(To-do item) Look through the listing below, and wherever a line has the string "Bisnis", copy it.

——

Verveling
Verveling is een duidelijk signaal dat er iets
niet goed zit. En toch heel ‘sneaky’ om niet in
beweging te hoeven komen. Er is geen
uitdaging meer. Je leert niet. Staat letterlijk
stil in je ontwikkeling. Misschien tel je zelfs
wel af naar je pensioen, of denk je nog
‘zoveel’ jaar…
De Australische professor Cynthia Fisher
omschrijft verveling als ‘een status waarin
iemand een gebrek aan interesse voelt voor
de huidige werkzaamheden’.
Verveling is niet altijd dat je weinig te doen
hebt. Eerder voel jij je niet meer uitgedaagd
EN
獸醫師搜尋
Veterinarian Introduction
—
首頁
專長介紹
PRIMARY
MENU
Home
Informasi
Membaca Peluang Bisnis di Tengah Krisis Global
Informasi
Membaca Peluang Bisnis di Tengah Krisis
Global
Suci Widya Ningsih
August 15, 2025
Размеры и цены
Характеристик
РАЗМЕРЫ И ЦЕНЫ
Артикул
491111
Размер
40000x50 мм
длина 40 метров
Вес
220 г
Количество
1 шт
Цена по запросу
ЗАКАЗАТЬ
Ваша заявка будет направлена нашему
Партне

——

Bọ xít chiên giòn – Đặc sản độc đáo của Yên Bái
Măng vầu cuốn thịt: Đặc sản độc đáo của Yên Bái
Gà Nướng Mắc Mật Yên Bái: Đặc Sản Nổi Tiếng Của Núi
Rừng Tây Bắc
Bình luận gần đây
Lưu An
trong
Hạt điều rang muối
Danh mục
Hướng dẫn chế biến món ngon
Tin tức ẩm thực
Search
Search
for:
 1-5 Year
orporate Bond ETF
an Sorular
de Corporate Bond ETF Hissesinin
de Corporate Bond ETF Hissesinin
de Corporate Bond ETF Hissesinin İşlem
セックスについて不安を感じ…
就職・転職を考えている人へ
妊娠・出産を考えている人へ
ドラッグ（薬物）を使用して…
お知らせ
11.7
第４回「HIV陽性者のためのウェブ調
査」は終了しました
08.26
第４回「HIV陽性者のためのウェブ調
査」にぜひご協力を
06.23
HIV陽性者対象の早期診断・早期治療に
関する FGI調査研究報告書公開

——

(Exercise output)
Membaca Peluang Bisnis di Tengah Krisis Global
Membaca Peluang Bisnis di Tengah Krisis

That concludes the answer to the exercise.